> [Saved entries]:
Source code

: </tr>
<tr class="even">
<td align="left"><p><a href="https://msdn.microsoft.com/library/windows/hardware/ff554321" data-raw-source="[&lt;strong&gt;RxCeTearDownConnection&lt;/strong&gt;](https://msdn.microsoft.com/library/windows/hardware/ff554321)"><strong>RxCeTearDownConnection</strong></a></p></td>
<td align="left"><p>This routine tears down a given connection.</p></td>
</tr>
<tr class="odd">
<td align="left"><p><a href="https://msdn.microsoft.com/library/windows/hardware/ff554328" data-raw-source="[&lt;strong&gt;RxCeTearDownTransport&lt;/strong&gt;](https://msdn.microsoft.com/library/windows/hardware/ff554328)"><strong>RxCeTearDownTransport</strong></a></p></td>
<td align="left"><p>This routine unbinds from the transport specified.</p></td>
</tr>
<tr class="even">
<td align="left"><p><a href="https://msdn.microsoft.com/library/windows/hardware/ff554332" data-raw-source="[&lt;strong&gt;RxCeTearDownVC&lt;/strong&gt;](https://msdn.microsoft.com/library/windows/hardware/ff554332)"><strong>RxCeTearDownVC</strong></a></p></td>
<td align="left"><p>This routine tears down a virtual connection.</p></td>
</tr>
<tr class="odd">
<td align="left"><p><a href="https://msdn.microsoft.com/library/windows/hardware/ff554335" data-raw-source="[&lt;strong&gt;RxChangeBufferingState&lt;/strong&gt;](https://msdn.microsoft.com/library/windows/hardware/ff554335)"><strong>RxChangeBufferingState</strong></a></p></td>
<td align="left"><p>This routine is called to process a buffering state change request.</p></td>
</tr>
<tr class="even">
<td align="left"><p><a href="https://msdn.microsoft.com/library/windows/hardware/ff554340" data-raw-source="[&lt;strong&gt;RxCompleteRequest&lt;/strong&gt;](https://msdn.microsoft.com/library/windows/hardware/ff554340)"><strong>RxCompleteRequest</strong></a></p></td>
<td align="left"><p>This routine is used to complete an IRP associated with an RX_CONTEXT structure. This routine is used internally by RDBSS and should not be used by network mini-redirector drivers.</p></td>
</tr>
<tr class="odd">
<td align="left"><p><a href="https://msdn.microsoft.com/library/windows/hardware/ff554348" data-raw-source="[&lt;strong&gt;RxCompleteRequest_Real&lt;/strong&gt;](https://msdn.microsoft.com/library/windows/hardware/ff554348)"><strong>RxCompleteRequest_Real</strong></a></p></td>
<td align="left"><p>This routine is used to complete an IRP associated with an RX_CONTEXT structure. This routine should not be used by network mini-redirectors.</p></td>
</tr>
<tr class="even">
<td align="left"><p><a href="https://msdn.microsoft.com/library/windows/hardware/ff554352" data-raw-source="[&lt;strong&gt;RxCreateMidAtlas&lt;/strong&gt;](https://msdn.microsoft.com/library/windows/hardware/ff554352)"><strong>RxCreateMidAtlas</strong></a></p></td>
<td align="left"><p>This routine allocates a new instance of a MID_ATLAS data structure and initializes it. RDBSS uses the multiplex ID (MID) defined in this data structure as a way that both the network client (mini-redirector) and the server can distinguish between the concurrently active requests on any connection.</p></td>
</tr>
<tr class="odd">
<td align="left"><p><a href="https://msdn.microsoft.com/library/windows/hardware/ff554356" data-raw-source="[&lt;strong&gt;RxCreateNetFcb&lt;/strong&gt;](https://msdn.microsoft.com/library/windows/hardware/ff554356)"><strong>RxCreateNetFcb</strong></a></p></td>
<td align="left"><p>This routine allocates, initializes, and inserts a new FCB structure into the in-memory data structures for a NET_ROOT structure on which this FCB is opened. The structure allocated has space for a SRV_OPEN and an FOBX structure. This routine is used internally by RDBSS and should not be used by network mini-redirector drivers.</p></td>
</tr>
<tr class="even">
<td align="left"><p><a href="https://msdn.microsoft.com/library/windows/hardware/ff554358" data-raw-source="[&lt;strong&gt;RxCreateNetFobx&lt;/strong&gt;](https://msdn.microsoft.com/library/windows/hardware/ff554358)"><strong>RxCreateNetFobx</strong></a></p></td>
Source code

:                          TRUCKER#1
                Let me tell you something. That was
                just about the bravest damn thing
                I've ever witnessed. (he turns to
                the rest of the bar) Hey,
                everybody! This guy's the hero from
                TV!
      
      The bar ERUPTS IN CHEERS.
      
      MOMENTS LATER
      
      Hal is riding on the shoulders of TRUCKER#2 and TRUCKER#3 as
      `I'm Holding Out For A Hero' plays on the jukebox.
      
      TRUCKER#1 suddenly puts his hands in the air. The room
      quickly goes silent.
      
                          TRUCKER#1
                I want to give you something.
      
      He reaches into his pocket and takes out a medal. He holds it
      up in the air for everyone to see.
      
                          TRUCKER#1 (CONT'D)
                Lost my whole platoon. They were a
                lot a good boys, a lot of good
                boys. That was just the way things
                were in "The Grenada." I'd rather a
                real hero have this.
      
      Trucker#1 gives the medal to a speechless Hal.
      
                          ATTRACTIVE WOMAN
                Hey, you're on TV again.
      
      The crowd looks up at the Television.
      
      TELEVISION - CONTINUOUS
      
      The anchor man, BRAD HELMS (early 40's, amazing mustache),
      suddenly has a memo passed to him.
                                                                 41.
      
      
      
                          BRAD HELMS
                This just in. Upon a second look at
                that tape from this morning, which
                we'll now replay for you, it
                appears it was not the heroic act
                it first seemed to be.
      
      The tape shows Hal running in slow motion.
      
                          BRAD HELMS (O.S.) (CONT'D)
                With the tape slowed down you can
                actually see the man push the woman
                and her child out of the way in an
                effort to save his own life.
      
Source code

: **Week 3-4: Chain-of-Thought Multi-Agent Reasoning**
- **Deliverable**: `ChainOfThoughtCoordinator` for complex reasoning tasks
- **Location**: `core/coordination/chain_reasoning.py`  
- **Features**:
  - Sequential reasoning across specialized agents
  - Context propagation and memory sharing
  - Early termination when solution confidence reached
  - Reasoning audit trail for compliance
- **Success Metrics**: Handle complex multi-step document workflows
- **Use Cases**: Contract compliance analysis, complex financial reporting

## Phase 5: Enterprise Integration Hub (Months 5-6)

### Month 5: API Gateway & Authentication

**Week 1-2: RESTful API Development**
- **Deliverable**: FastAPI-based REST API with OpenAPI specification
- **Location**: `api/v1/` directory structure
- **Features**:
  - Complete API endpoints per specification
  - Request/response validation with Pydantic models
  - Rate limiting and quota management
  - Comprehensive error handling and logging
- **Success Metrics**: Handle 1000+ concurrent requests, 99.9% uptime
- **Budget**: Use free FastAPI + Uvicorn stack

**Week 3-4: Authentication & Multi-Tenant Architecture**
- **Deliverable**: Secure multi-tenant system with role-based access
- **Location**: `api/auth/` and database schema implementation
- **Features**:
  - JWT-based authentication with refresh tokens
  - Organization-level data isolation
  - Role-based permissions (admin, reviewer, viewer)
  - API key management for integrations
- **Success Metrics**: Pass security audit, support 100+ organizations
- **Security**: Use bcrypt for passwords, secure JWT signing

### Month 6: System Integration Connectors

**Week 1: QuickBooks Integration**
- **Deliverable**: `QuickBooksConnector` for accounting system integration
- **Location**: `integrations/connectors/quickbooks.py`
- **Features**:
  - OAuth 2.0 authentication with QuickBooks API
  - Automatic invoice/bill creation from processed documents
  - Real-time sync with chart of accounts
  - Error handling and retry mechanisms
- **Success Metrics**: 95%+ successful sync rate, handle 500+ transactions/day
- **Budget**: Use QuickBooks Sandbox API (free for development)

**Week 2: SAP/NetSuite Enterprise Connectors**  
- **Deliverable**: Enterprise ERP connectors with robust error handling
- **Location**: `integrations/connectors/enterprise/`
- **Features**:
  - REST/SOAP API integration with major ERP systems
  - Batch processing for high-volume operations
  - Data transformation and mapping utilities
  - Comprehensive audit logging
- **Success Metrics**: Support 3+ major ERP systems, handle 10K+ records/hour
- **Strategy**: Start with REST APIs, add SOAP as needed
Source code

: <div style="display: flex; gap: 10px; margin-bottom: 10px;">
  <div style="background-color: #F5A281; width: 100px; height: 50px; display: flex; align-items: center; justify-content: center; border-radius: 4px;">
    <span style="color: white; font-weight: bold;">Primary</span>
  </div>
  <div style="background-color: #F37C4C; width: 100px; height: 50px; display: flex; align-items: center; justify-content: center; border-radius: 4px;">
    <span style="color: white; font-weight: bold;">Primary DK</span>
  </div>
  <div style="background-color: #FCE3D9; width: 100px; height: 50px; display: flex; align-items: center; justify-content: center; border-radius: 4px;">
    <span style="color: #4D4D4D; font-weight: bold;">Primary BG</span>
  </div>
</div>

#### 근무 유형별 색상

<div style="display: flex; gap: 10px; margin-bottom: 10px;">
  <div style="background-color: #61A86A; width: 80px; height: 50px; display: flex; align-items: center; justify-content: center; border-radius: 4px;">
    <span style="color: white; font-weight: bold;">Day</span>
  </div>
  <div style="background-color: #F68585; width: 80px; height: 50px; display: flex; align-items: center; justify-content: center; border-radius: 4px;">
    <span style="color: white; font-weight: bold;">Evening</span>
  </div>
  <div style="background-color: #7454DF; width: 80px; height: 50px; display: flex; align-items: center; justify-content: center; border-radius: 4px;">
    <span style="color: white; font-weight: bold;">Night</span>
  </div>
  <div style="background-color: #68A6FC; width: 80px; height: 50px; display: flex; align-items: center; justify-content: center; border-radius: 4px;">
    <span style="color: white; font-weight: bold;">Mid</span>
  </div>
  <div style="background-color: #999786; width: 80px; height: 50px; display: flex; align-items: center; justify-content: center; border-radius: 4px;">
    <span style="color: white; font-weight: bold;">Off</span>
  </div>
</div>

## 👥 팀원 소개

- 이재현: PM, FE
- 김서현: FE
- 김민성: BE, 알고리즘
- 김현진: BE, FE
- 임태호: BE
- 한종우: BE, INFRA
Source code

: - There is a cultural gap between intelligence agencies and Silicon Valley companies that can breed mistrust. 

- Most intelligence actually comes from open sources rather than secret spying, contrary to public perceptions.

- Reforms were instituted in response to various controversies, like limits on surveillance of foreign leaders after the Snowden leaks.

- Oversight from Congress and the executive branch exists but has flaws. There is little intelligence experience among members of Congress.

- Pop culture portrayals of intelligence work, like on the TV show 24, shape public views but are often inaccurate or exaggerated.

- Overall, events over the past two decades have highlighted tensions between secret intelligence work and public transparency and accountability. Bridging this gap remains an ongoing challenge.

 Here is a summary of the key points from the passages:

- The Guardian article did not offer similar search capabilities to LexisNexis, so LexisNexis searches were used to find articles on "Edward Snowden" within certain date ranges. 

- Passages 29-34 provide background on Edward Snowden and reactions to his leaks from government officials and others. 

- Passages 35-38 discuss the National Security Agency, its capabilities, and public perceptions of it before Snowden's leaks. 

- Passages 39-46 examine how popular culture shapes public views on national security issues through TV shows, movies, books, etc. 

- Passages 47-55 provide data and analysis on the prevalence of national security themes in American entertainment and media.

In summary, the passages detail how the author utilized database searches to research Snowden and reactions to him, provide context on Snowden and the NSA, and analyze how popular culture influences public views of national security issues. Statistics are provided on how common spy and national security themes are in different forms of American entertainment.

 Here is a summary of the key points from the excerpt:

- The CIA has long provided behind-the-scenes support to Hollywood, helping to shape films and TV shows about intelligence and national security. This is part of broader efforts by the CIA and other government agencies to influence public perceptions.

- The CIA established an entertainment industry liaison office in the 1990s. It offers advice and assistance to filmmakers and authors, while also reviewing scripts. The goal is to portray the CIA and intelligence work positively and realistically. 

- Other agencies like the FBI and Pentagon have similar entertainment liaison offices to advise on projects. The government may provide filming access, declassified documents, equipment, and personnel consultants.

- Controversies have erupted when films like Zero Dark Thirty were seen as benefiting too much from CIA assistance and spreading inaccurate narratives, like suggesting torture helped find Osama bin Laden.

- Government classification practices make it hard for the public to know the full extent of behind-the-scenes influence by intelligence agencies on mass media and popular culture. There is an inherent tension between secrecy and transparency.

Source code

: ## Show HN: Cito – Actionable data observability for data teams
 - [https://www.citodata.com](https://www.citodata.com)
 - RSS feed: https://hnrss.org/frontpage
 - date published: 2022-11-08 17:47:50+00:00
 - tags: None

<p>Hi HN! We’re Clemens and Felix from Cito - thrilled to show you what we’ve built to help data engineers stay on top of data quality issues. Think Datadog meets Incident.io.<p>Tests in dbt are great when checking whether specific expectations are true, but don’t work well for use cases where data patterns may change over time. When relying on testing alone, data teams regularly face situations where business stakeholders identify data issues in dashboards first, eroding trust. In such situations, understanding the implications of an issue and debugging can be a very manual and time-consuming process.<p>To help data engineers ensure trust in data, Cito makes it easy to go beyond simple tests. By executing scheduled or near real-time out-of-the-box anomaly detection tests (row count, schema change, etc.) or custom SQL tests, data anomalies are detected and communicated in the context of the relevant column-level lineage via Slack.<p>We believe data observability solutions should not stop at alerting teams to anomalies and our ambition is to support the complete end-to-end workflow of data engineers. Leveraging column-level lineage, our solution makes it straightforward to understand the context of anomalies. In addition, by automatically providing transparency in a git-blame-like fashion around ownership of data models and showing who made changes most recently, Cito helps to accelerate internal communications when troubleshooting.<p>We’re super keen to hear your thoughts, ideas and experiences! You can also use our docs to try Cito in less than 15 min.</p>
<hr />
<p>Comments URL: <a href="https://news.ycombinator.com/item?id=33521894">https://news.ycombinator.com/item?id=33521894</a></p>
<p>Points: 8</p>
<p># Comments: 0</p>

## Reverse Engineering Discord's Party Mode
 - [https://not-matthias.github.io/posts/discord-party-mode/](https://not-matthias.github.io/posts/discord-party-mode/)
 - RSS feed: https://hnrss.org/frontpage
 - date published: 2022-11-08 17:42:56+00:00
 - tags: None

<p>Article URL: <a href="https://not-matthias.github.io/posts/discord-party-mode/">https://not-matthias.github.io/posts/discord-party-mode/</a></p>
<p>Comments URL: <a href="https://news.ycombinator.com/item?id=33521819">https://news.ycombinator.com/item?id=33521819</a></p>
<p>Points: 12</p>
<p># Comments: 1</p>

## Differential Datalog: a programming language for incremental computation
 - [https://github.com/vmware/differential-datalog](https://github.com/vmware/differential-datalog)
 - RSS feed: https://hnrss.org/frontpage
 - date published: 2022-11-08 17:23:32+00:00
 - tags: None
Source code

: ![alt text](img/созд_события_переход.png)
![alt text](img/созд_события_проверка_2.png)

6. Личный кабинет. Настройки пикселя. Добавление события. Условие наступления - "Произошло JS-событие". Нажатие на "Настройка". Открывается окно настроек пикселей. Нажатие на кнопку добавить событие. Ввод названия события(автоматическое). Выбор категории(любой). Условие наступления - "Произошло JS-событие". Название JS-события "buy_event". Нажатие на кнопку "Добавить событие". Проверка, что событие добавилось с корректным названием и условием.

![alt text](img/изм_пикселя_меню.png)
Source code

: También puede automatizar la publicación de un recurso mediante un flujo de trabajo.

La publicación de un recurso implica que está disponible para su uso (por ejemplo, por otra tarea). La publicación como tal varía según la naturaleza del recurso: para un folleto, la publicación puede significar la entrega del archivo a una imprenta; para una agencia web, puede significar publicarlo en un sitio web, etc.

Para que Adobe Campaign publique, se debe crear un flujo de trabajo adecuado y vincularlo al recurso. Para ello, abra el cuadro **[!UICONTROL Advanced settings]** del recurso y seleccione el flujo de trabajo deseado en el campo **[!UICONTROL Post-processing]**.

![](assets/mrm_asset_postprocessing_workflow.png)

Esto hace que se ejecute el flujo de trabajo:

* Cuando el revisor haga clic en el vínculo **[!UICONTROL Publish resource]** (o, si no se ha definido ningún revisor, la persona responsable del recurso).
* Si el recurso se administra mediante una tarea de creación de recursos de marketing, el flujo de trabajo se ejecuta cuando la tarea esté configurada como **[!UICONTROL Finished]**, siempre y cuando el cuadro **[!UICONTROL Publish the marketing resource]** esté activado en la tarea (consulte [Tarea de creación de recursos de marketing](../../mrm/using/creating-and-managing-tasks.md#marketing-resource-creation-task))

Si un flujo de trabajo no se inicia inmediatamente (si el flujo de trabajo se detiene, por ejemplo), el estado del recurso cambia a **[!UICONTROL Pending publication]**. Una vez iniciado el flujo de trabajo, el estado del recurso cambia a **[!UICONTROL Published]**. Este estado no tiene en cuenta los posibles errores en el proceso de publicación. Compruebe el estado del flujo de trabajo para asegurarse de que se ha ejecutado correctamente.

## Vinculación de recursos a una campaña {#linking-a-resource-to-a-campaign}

> [TASK STATEMENT]:
Rewrite the records from the line with "## Differential Datalog: a" up to and including the line with "La publicación de un recurso implica", putting "Source listing" wherever "Source code" appears and changing nothing else.

> [RESPONSE BOX]:
## Differential Datalog: a programming language for incremental computation
 - [https://github.com/vmware/differential-datalog](https://github.com/vmware/differential-datalog)
 - RSS feed: https://hnrss.org/frontpage
 - date published: 2022-11-08 17:23:32+00:00
 - tags: None
Source listing

: ![alt text](img/созд_события_переход.png)
![alt text](img/созд_события_проверка_2.png)

6. Личный кабинет. Настройки пикселя. Добавление события. Условие наступления - "Произошло JS-событие". Нажатие на "Настройка". Открывается окно настроек пикселей. Нажатие на кнопку добавить событие. Ввод названия события(автоматическое). Выбор категории(любой). Условие наступления - "Произошло JS-событие". Название JS-события "buy_event". Нажатие на кнопку "Добавить событие". Проверка, что событие добавилось с корректным названием и условием.

![alt text](img/изм_пикселя_меню.png)
Source listing

: También puede automatizar la publicación de un recurso mediante un flujo de trabajo.

La publicación de un recurso implica que está disponible para su uso (por ejemplo, por otra tarea). La publicación como tal varía según la naturaleza del recurso: para un folleto, la publicación puede significar la entrega del archivo a una imprenta; para una agencia web, puede significar publicarlo en un sitio web, etc.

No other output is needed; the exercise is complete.